# My Chaos Narrative-66 Years of Bipolar Disorder



## RonPrice (Apr 17, 2010)

BIPOLAR DISORDER:

A Personal Analysis of My Chaos Narrative

A Longitudinal Context: October 1943 To April 2010
10th Edition

By
Ron Price of George Town Tasmania Australia
(135 Pages: Font 14—50,000 words)

1. Preamble and Introduction:

1.1 This is a small book. Ten years ago it started out as a brief essay and it is now an appendix to my memoirs, a five volume 2600 page opus found in whole and in part at various places on the internet. Both this small book and my memoirs could benefit from the assistance of one, Rob Cowley, affectionately known in publishing circles back in the seventies and early eighties as “the Boston slasher.” His editing was regarded in some circles as constructive and deeply sensitive. If he could amputate several dozen pages, several thousand words, of this exploration of my life experience of bipolar disorder(BPD) with minimal agony to my emotional equipment I’m sure readers would be the beneficiaries. But, alas, I think Bob is dead. 

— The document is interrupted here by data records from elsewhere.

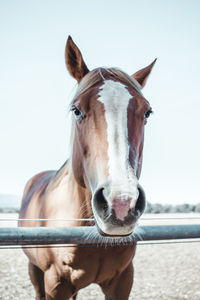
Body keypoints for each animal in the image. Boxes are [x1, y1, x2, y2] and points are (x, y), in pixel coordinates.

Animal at [18, 35, 155, 300]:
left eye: (147, 112)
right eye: (76, 110)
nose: (120, 204)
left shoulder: (122, 281)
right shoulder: (56, 284)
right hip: (34, 270)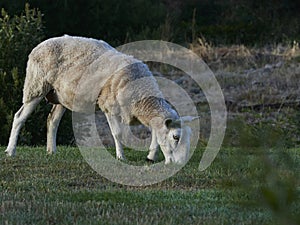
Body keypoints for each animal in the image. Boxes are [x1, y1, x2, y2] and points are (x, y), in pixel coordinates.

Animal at [6, 36, 197, 164]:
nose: (180, 164)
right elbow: (118, 133)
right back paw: (10, 150)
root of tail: (39, 45)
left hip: (61, 95)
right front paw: (121, 157)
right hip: (36, 86)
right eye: (176, 137)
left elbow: (155, 134)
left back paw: (51, 151)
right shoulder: (109, 106)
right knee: (19, 117)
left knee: (52, 120)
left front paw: (150, 156)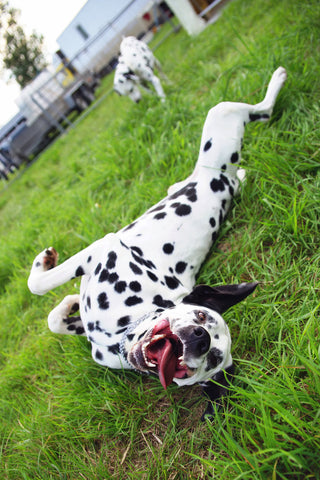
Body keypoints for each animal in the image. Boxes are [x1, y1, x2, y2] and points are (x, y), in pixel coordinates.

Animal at [28, 65, 288, 418]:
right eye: (202, 316)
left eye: (213, 359)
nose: (200, 338)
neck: (121, 335)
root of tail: (226, 179)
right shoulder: (101, 257)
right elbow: (53, 312)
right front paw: (65, 297)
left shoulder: (101, 253)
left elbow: (37, 287)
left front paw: (49, 273)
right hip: (211, 139)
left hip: (222, 117)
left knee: (262, 111)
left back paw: (277, 80)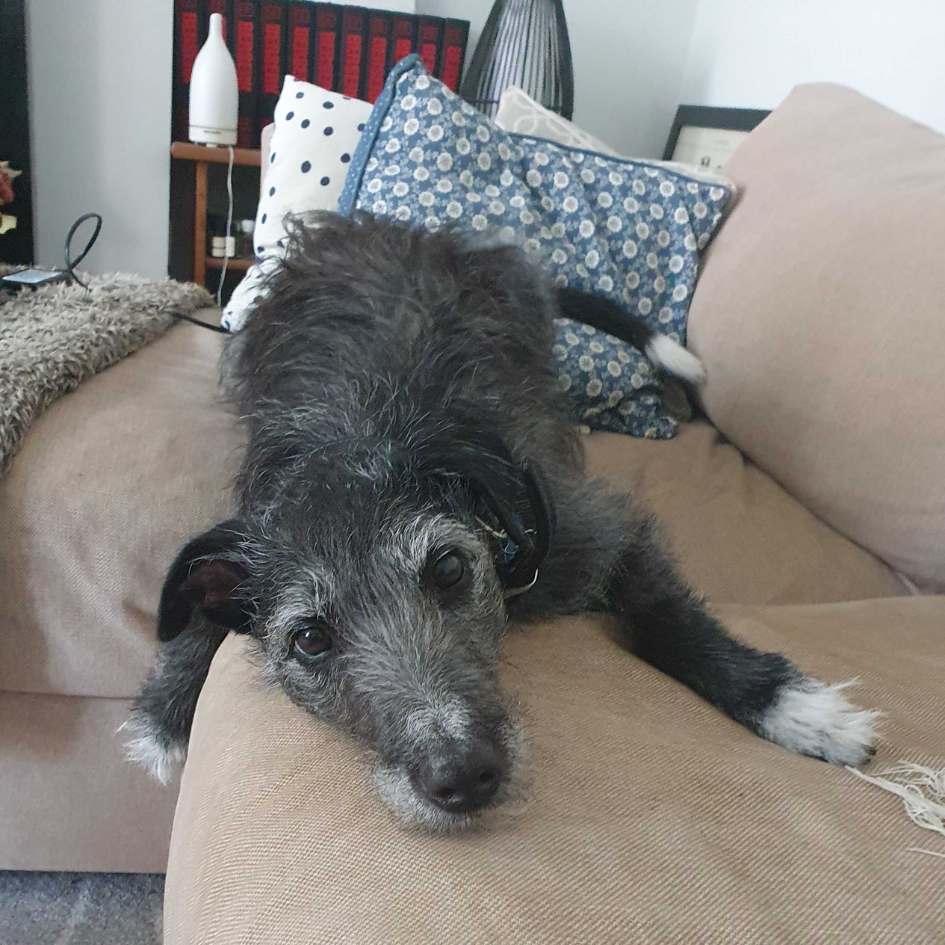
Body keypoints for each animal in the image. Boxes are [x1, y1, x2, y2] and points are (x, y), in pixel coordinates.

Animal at [127, 212, 876, 824]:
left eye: (449, 569)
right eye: (309, 639)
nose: (463, 778)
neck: (355, 434)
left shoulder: (591, 527)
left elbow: (665, 615)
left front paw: (788, 704)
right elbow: (202, 596)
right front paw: (165, 709)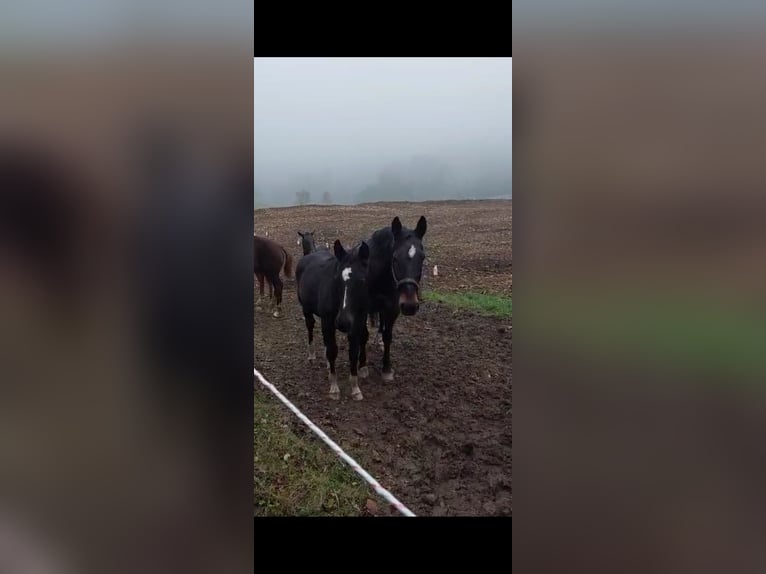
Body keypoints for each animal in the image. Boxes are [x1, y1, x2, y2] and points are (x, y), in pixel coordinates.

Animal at [296, 238, 372, 400]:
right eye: (337, 279)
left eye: (362, 280)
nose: (343, 322)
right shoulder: (328, 321)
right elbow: (332, 350)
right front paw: (334, 388)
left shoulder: (357, 323)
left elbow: (353, 352)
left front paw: (355, 389)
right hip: (307, 310)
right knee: (310, 326)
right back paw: (312, 355)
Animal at [364, 216, 426, 382]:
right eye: (395, 258)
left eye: (422, 257)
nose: (410, 305)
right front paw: (362, 366)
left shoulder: (392, 309)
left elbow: (388, 336)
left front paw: (386, 368)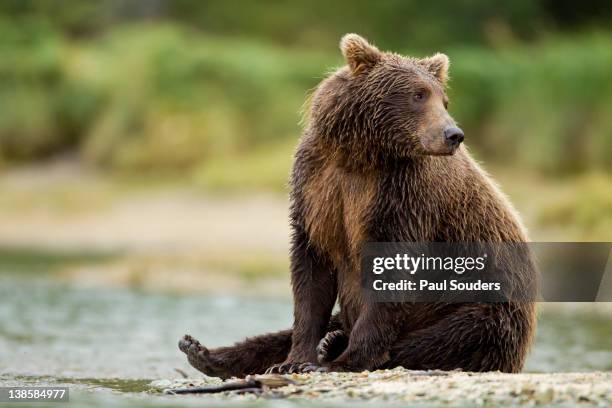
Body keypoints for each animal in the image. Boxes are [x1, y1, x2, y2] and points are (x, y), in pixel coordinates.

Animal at [180, 33, 536, 378]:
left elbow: (391, 272)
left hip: (485, 303)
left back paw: (335, 348)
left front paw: (343, 359)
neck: (362, 154)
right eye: (418, 95)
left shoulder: (405, 195)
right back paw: (204, 352)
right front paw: (294, 359)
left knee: (452, 336)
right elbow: (311, 277)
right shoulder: (317, 186)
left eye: (443, 99)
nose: (453, 134)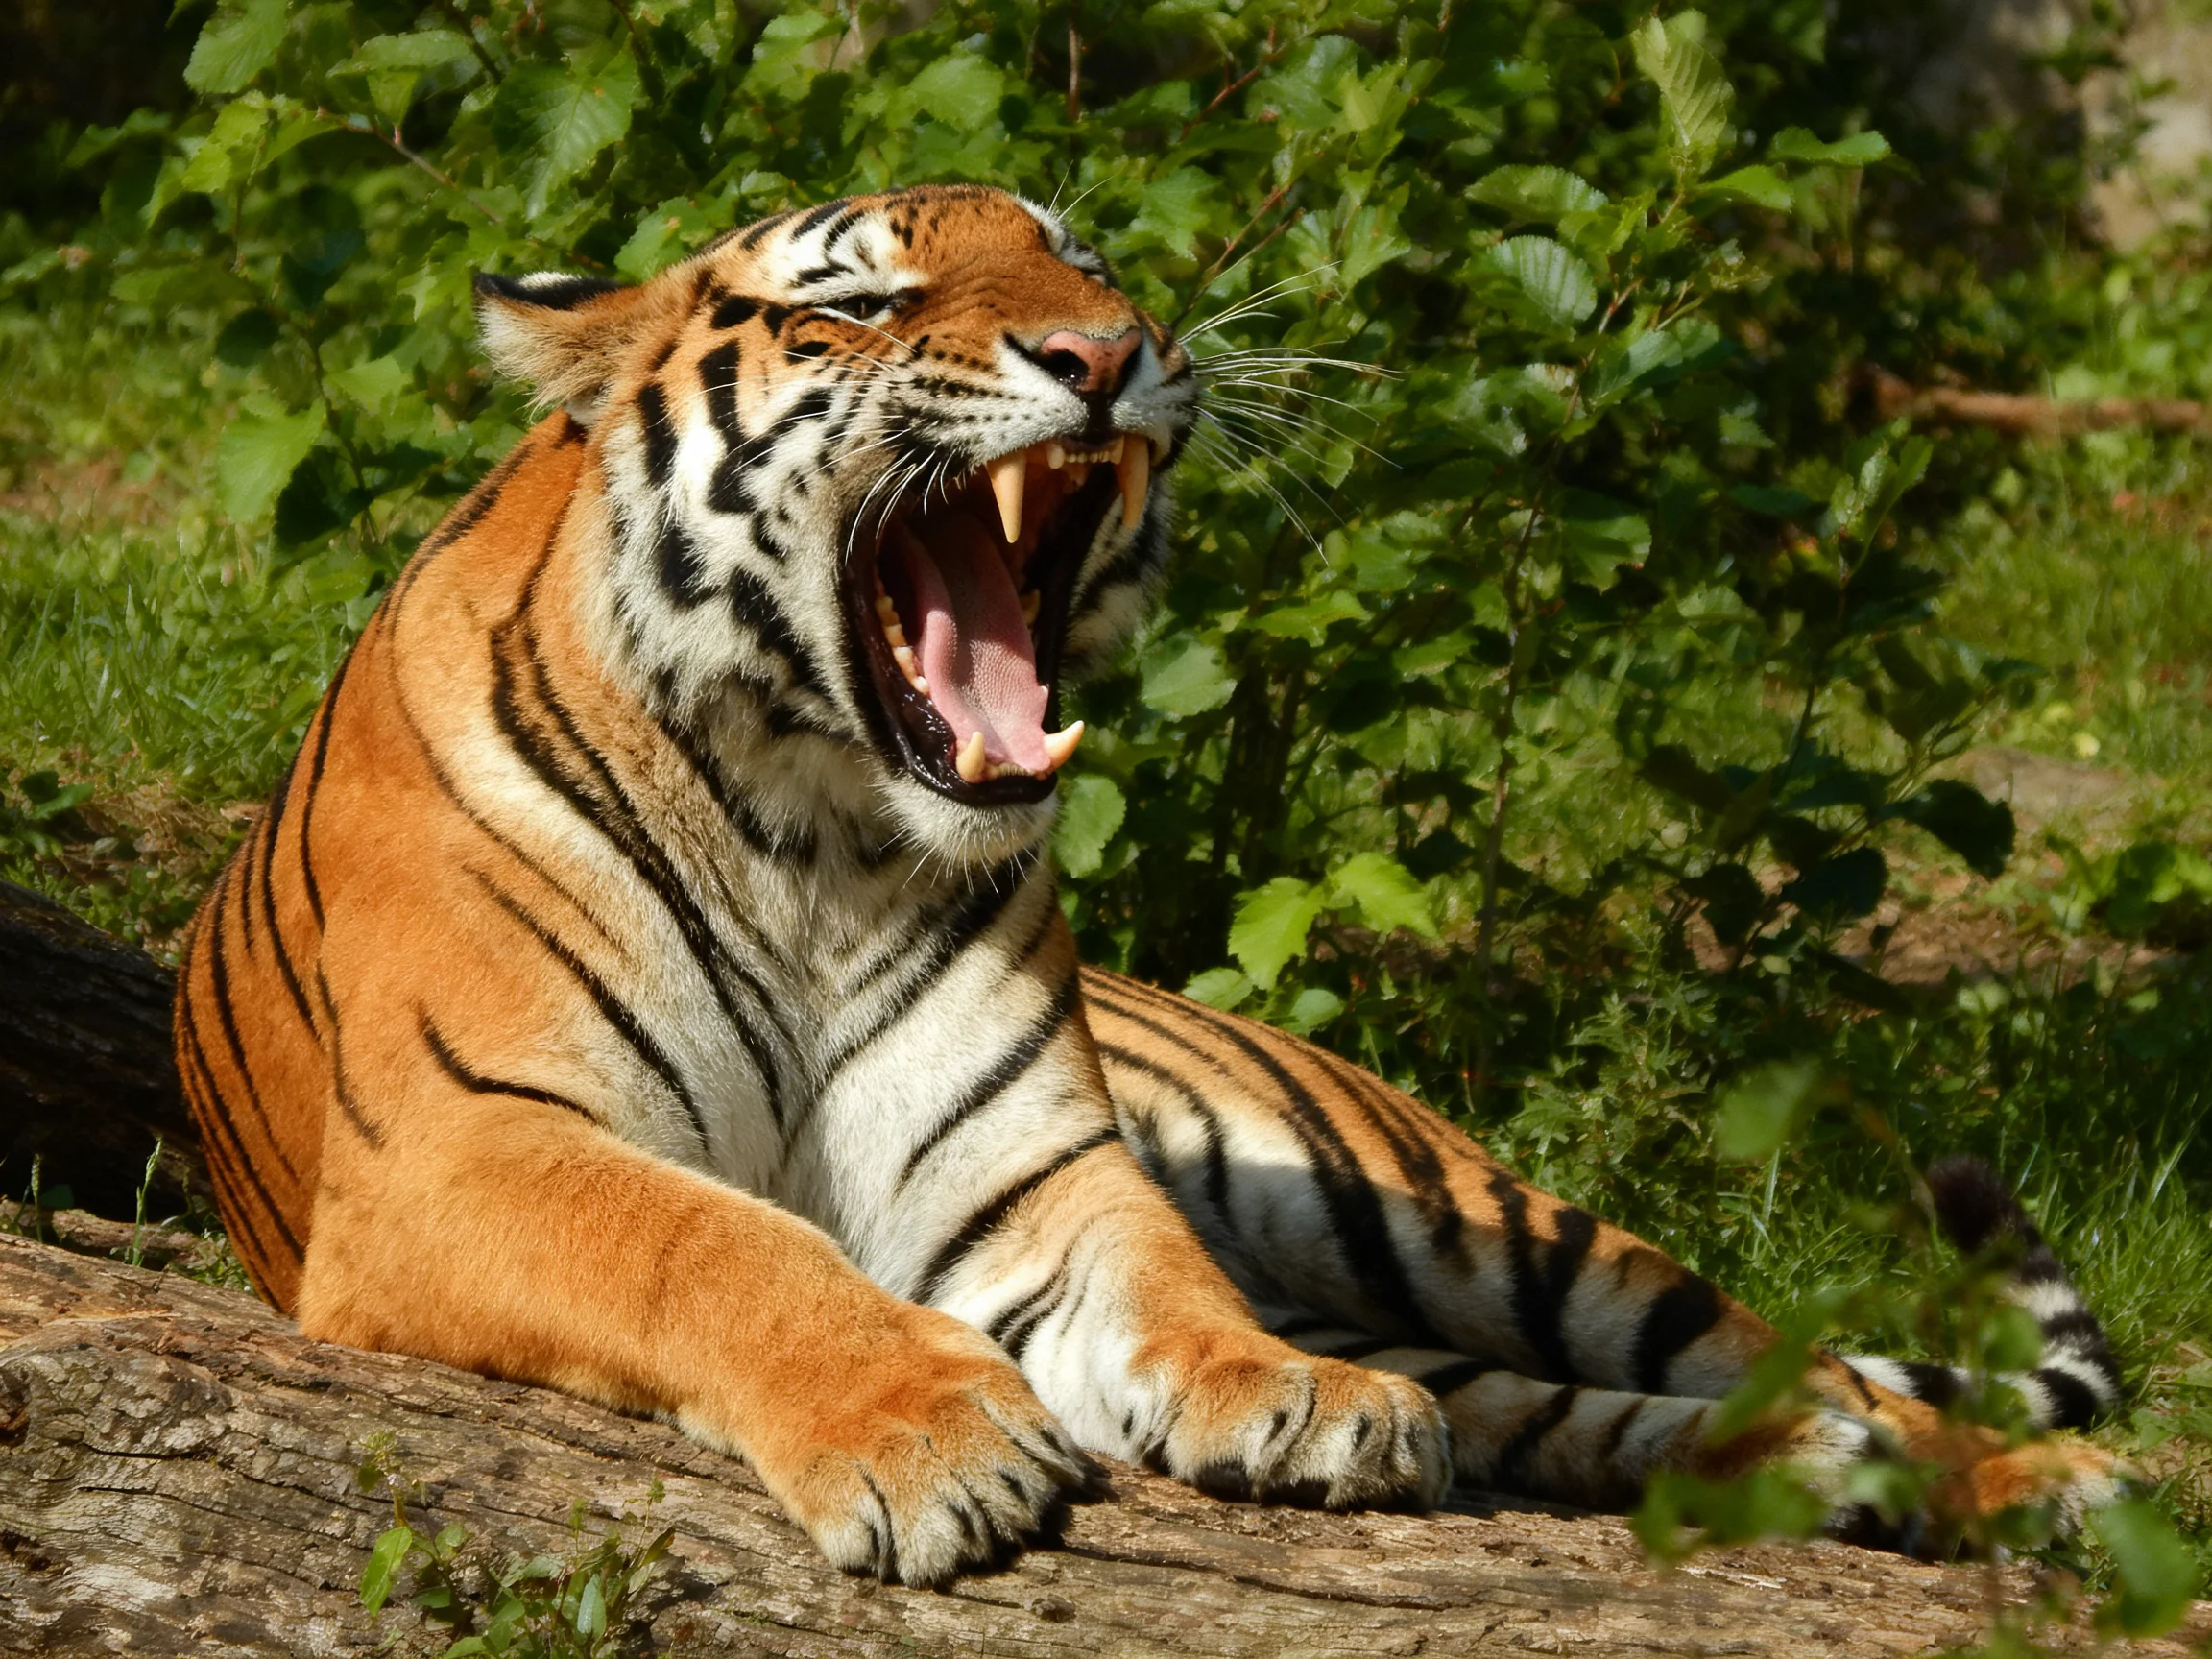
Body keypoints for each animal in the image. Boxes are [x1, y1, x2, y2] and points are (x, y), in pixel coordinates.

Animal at [173, 184, 2124, 1586]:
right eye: (858, 303)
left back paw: (2054, 1484)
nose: (1105, 352)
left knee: (1810, 1363)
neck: (810, 823)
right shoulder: (458, 1143)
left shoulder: (1026, 1170)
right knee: (1645, 1417)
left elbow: (1160, 1274)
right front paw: (934, 1436)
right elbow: (717, 1241)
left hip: (1471, 1224)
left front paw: (1281, 1396)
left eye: (1077, 255)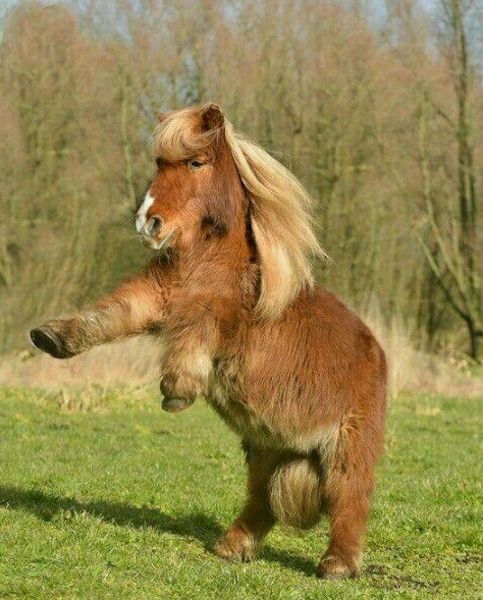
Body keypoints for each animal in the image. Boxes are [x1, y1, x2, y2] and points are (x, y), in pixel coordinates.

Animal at [30, 104, 388, 580]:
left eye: (195, 163)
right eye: (158, 163)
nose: (148, 223)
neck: (209, 261)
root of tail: (377, 351)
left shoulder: (220, 317)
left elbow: (197, 330)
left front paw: (177, 390)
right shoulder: (153, 296)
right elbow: (110, 315)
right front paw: (52, 336)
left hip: (347, 446)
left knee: (350, 500)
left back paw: (337, 565)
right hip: (267, 447)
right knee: (262, 502)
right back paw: (231, 547)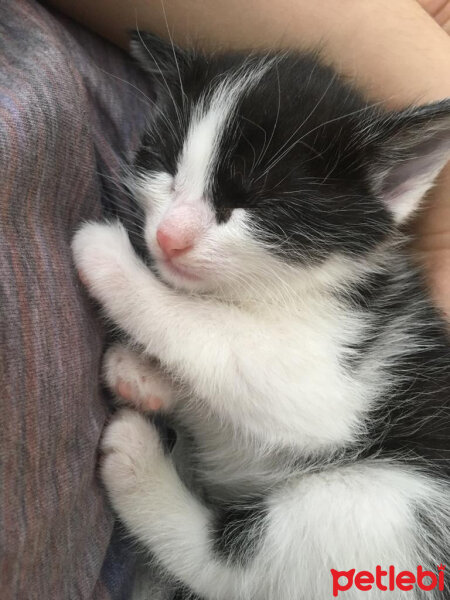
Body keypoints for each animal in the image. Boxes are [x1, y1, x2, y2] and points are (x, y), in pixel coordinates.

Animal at [71, 34, 450, 600]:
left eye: (253, 201)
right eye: (166, 169)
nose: (168, 236)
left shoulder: (328, 383)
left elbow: (219, 341)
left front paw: (110, 260)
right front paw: (144, 374)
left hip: (379, 505)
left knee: (235, 567)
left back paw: (137, 462)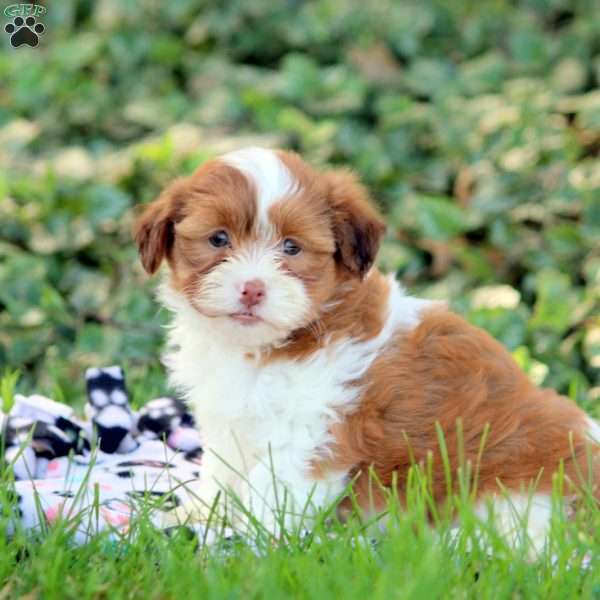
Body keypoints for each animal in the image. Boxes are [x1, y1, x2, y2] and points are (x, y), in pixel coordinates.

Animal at [136, 146, 600, 548]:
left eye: (291, 247)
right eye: (218, 240)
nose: (252, 288)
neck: (276, 344)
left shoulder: (312, 429)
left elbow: (271, 491)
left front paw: (247, 540)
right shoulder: (229, 422)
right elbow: (221, 474)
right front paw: (198, 514)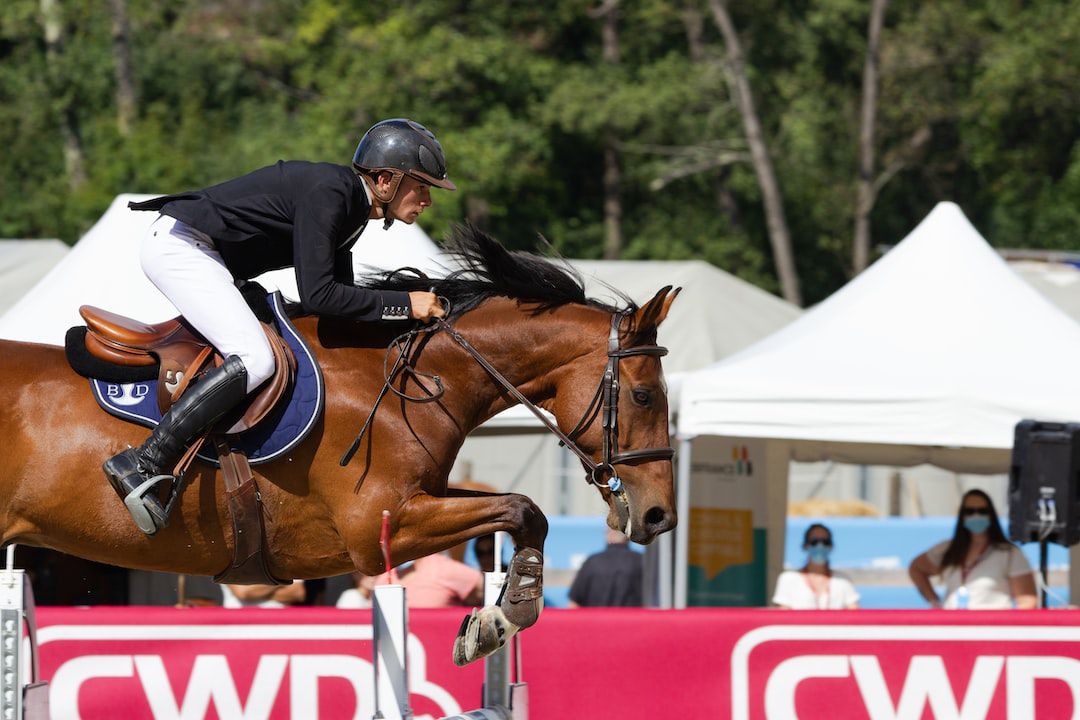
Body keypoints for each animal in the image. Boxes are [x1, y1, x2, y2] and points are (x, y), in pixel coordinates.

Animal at [0, 226, 679, 663]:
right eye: (645, 396)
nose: (659, 516)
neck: (409, 379)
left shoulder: (422, 499)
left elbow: (523, 512)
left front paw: (492, 622)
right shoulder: (379, 528)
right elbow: (521, 507)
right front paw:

I did find an editor, a proofreader and friend who did not slash and burn but left my soul quite intact as he waded through my labyrinthine passages, smoothed them all out and excised undesirable elements. But this editor is in the late evening of his life and, after editing several hundred pages of my writing, he has tired of the exercise and so I am left on my own. I have begun to assume the role that Cowley exercised so well in life as the Boston slasher, but it is a difficult and relentless role and I, therefore, only take it up sporadically given the quantity of my writing which requires editing. Without my editor friend, I advise readers not to hold their breath waiting for me to do what is a necessary edit in this now lengthy work.


1.2 This is a longitudinal, retrospective account going back to my conception in the last half of October 1943. Neurobiological, neuropsychiatric and affective disorders like BPD have diverse manifestations and symptomatology as well as a broad range of age of onset and specificity of symptoms. Little is still known about its pathogenesis, that is, the origin and development of the disease. What follows is one person’s story, one person’s life experience of BPD. It is my personal life-narrative with the diverse manifestations, the symptomology of BPD as I experienced it. 

1.3 I make reference to a strong genetic contribution to the aetiology of BPD, a genetic predisposition, a genetic susceptibility as a factor in the pathogenesis of BPD. A family history, what is sometimes referred to as a family pedigree, of affective disorder in a first-degree relative, in my case my mother(1904-1978) is relevant to this narrative. My mother had a mild case of what may very well have been BPD, at least I have come to think of her mood swings as falling into a significantly high place in what is sometimes called the BPD spectrum during her 75 year life. Her mood-swing disability or affective disorder, though, was never given the formal medical diagnosis manic-depressive(MD), a term which was replaced in 1980 after she died by the term BPD.